◆ **やること**
下のかんぽ生命の資産運用計画の記事から、「[東京 26日 ロイター]」を含む語句で始まり「当部長の福嶋亮介氏)という。」で終わる部分を、一字も変えずに返す。

◆ **読解文**
[東京 26日 ロイター] - かんぽ生命<7181.T>が26日発表した2017年度の資産運用計画は、リスク性資産に投資する方針を継続し、総資産に対する保有割合も12%程度まで拡大する。円金利資産の残高は減らすものの、日本国債の超長期ゾーンの金利が緩やかに上昇する中、一定程度の投資は行う予定だという。今年度の新規投資額は約4兆円。

同社は17年度までの中期経営計画で総資産に対するリスク性資産の占率を10%程度まで拡大するとしていたが、低金利環境が続いたことから、16年度に前倒しで到達したもよう。17年度も外債、株式、オルタナティブなどを中心に投資を継続する。

為替ヘッジ付外債は前年度に続いて増加を見込む。生保の中にはドルヘッジコストの上昇などに対応するため、欧州債を検討する会社もあるが、同社は数年前から欧州債への投資を積極化しており、エクスポージャーも積み上がってきているという。「欧州債への投資をまったく行わないというわけではないが、グローバルにクレジット投資を行っていくというスタンス」(運用企画部担当部長の福嶋亮介氏)という。

◆ **提供資料**

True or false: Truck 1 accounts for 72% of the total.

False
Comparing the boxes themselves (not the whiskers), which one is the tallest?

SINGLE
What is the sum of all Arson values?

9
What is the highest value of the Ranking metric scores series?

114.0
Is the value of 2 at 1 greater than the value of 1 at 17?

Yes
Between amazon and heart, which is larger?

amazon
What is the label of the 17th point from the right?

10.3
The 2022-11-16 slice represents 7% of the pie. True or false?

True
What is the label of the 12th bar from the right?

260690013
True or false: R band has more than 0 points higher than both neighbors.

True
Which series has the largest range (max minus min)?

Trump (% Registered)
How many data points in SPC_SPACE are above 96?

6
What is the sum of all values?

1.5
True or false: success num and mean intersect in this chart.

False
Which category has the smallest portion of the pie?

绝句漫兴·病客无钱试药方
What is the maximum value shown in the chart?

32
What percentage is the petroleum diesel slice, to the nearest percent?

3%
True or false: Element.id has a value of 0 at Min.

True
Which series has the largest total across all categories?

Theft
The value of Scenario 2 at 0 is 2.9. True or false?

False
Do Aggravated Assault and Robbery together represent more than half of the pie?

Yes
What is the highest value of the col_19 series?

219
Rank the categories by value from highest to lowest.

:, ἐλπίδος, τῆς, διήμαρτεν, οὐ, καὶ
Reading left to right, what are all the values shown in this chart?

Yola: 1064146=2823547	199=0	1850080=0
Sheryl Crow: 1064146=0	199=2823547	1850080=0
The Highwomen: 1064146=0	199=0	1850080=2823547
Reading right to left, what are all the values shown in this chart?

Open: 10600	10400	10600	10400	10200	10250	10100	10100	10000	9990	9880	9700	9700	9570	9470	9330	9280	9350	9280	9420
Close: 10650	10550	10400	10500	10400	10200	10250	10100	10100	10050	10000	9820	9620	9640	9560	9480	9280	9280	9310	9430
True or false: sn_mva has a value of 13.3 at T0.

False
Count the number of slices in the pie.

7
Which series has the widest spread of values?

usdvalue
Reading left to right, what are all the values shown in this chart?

◆ **演習の解答**
[東京 26日 ロイター] - かんぽ生命<7181.T>が26日発表した2017年度の資産運用計画は、リスク性資産に投資する方針を継続し、総資産に対する保有割合も12%程度まで拡大する。円金利資産の残高は減らすものの、日本国債の超長期ゾーンの金利が緩やかに上昇する中、一定程度の投資は行う予定だという。今年度の新規投資額は約4兆円。

同社は17年度までの中期経営計画で総資産に対するリスク性資産の占率を10%程度まで拡大するとしていたが、低金利環境が続いたことから、16年度に前倒しで到達したもよう。17年度も外債、株式、オルタナティブなどを中心に投資を継続する。

為替ヘッジ付外債は前年度に続いて増加を見込む。生保の中にはドルヘッジコストの上昇などに対応するため、欧州債を検討する会社もあるが、同社は数年前から欧州債への投資を積極化しており、エクスポージャーも積み上がってきているという。「欧州債への投資をまったく行わないというわけではないが、グローバルにクレジット投資を行っていくというスタンス」(運用企画部担当部長の福嶋亮介氏)という。